A l'occasion d'un déménagement qui ne s'est pas passé comme prévu, puisque le câblage internet connaissait quelques imperfections et/ou malfaçons,  j'ai subi une piqûre de rappel : le joueur de poker en ligne ne peut rien faire lorsque la technologie s'avère réfractaire. Pendant de longues semaines, j'ai donc vécu avec sérénité une sorte de black out qui m'a tenu éloigné des tables en ayant pour effet de diminuer mon envie de jouer. J'ai cru que cette mise en friche me permettrait de régénérer mon envie et mes ressources mentales. Mais force est de constater que cela n'aura pas été le cas dans les faits. Lorsque la fibre optique a enfin été fonctionnelle dans mon appartement, mon implication poker avait fortement diminué. Mon désir d'en découdre avec l'adversité et la variance avait diminué. Ma passion avait diminué. Ma patience à l'encontre de la mauvaise fortune ayant également diminué, le boost mental escompté n'a pas eu lieu. Et vu la situation actuelle, le retour à un ciel sans nuages n'est peut-être pas pour tout de suite.
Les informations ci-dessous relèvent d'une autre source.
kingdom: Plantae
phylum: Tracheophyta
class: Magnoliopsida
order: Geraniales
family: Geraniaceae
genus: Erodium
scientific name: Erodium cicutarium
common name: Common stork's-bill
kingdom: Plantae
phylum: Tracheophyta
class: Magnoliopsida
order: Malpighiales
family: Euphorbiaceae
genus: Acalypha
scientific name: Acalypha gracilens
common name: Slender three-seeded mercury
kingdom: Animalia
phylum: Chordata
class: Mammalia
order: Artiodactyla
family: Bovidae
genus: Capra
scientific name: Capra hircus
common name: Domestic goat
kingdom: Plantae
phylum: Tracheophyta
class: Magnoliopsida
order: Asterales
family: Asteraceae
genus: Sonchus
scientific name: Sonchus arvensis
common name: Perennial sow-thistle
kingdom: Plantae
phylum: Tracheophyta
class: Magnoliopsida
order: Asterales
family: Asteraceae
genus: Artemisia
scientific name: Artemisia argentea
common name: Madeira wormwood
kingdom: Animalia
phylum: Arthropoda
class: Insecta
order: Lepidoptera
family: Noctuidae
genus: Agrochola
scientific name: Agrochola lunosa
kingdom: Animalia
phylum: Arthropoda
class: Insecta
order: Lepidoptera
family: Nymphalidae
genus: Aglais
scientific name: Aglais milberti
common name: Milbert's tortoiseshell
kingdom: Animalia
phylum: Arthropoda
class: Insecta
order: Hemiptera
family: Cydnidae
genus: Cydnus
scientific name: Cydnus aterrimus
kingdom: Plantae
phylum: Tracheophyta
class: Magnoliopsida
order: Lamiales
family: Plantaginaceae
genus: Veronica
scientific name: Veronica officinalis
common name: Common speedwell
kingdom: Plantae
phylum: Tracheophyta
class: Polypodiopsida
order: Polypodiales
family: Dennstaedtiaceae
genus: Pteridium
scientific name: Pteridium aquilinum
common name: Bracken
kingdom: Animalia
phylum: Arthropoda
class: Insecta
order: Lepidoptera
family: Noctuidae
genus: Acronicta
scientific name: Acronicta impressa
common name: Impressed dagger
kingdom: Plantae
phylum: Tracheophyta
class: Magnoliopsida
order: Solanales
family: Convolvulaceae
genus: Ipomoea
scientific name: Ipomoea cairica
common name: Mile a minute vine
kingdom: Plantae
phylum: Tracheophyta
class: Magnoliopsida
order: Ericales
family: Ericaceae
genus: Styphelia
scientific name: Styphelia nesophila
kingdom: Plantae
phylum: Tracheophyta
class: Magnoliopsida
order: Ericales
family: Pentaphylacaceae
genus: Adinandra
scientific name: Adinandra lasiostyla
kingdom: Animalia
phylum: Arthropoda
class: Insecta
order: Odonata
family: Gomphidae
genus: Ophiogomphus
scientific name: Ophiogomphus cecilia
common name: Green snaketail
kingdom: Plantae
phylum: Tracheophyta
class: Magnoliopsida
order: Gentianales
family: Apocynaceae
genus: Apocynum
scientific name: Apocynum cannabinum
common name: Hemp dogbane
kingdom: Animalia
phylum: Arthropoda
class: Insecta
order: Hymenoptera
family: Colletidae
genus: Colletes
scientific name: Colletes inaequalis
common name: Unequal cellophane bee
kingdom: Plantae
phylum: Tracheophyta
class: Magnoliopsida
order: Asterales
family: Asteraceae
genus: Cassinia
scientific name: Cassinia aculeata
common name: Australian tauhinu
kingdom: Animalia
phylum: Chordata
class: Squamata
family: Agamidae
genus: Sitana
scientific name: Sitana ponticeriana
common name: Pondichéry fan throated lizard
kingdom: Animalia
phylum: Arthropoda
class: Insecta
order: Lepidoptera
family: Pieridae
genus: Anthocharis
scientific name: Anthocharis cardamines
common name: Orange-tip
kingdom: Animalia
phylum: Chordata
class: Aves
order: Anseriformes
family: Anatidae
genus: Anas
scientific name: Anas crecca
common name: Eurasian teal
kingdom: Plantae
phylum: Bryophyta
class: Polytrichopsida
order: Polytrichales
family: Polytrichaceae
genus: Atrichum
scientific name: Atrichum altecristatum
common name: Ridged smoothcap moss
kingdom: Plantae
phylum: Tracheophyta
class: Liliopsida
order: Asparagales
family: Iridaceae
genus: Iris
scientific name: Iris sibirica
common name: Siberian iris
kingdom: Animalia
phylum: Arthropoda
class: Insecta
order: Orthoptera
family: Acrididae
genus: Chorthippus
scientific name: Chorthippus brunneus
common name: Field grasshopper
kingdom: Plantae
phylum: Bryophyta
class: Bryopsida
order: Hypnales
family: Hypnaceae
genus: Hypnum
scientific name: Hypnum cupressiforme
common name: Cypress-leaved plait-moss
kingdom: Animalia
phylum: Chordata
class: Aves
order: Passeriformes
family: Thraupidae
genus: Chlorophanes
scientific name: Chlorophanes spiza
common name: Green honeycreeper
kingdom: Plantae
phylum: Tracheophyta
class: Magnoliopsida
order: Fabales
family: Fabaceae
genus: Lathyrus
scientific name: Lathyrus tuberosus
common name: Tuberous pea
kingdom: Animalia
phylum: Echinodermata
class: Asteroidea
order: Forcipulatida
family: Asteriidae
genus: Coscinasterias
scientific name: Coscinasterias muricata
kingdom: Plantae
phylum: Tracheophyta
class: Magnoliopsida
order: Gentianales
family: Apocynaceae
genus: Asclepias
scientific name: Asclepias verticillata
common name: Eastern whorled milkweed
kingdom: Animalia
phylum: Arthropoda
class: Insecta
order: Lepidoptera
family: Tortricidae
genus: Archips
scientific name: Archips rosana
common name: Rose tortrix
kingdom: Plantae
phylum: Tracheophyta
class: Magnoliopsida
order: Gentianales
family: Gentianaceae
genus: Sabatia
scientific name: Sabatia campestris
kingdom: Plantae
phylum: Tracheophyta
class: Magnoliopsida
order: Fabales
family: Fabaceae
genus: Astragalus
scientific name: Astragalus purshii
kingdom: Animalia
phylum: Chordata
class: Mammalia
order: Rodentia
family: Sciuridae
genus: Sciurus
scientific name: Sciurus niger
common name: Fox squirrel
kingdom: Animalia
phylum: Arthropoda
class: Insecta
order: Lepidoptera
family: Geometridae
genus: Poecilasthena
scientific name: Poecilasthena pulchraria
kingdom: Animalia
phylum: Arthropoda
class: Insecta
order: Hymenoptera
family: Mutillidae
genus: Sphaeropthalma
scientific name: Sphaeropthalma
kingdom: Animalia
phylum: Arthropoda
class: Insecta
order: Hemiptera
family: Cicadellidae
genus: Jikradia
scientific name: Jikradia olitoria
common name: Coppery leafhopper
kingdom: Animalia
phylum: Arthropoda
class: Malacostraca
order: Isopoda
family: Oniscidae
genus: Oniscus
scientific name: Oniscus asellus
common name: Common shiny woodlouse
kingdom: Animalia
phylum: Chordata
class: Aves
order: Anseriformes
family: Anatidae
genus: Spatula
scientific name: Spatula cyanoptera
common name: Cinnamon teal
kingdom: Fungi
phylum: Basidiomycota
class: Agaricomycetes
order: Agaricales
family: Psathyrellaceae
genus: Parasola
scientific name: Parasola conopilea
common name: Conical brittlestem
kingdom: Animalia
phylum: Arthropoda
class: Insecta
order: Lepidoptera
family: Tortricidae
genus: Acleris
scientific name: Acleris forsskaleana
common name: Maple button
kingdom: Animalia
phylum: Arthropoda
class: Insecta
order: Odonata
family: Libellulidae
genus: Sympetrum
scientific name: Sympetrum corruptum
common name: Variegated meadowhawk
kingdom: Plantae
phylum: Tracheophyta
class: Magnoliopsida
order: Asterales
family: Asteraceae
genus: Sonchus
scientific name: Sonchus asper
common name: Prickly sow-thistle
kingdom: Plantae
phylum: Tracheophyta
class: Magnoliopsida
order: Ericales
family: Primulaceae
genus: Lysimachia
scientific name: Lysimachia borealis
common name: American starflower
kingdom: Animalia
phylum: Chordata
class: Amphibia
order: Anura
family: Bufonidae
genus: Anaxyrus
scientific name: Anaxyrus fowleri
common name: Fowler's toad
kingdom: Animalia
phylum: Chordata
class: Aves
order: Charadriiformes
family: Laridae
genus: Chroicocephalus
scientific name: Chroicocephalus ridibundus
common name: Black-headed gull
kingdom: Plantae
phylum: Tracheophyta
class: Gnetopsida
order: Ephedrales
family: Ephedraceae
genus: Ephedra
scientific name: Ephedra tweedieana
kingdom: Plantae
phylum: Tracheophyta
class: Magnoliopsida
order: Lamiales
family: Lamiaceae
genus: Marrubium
Il y a peu, j'ai ici relaté ma mésaventure survenue lors d'une de mes sessions nocturnes, suite à une longue déconnexion survenue en toute fin de soirée me privant de potentiels gains financiers alors que la victoire me tendait les bras. Depuis lors, ayant goûté malgré moi à cette coupe d'amertume, je trempe mes lèvres dans le poker en ligne nettement plus précautionneusement, apeuré par les déconnexions intempestives en réduisant le nombre de tables jouées par session, par peur du vide. Car ces derniers jours j'ai été à plusieurs reprises victimes de micro-déconnexions. Oh, rien à voir avec celle de la fois précédente. Il s'agit de coupures qui ne durent guère plus d'une vingtaine de secondes, mais cela suffit à générer une sensation de gêne et d'inconfort.

Plus jeune, j'ai fait pas mal de cyclisme, à un niveau tout à fait honorable. J'aimais tout particulièrement lorsque le relief était accidenté : la souffrance d'une montée pénible avec des forts pourcentages était toujours atténuée par le plaisir de l'effort du moment mais aussi et surtout par la promesse de la récompense occasionnée par la descente à venir. D'autant que j'avais une très bonne science des trajectoires lorsqu'il s'agissait de descentes que je dévalais à toutes berzingues. Une inconscience, même plutôt qu'une science, lorsque je repense à la prise de risques que cela pouvait parfois présenter. Jusqu'au jour où je me suis mangé la gamelle de ma vie, alors que je dévalais à grande vitesse dans un froid glacial un col de haute-montage au Pérou à plus de 4.500 mètres d'altitude qui m'a meurtri dans ma chair et dans mes os et qui a nécessité un rapatriement sanitaire via Europe Assistance. Depuis lors, s'il m'est advenu de refaire du vélo à petite dose, plus jamais je n'ai retrouvé le sens inné des trajectoires en descente et je conserve toujours par ailleurs le frein sur les cocottes : quand bien même je voudrais retrouver ma fluidité d'autant je n'y parviens plus. Toutes proportions gardées, c'est un peu le même état d'esprit qui m'habite en ce moment s'agissant de mes sessions de poker en ligne. La peur de la chute. Car outre la technique, ce qui fait souvent la différence au poker, c'est bien le mental. Pour obtenir des résultats, il faut être dans un état de sérénité difficilement conciliable avec l'incertitude liée à la survenance de micro-déconnexions comme c'est actuellement le cas. Chaque micro-déconnexion que je subis amoindrit mon bien-être aux tables et fissure ma confiance. La peur de perdre un gros pot pour des raisons "technologiques" a désormais pris le dessus sur mon plaisir de jouer. Difficile de dire combien de temps cela durera, toujours est-il que c'est un épisode assez pénible à vivre... Espérons que tout ceci ne soit bientôt plus qu'un lointain souvenir, lui aussi enrobé de nostalgie.